# Camping around St. Louis Zoo IL.



## highrigger_1

Has anyone camped around The St. Louis Zoo area? Where and how did you like it?

Thanks 
Highrigger_1


----------



## schnauzermom

I am from Missouri and I wish that I could help you but we haven't ever camped around St. Louis. Hopefully someone can give you the info you need.


----------



## missouricamper

You post has be a little confused with the "IL" behind St. Louis Zoo (??) - but I'll assume you mean the St. Louis Zoo in Missouri.

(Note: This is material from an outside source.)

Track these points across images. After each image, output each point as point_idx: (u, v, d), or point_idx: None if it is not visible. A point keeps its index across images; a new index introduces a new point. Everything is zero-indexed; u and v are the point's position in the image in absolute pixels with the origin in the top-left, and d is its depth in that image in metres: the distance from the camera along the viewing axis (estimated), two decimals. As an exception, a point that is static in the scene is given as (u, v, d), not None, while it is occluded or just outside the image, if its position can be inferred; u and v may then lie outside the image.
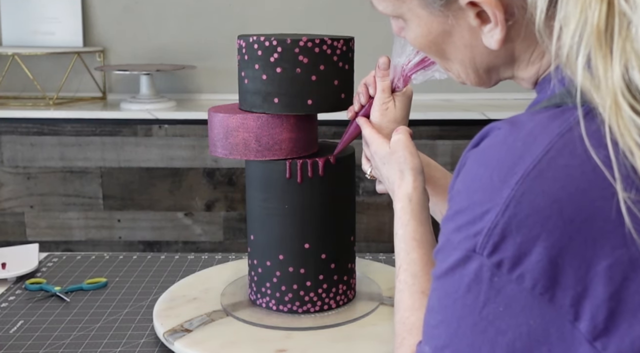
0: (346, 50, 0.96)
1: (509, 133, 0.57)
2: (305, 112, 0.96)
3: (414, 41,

There is no campground REALLY close - though it is in Forest Park, there is no place to camp. However, there are several places in St. Louis to camp if you don't mind a little drive. We prefer state parks, and Babler State Park in west county is pretty nice. There is an RV park in St. Charles (40 minute drive?), Sundermeier RV Park, that gets a lot of nice reviews (I've never been there - I live here). Also, I understand that the local casinos have nice RV parking (Casino Queen is on the Illinois side of the river and MetroLink is available from there to the zoo). There are others, just out of town in almost every direction. A good resource for campgrounds in the Missouri and Illinois area is:

www.rvingthemidwestconnection.com

If this is your first trip to the zoo, you are in for a real treat!


----------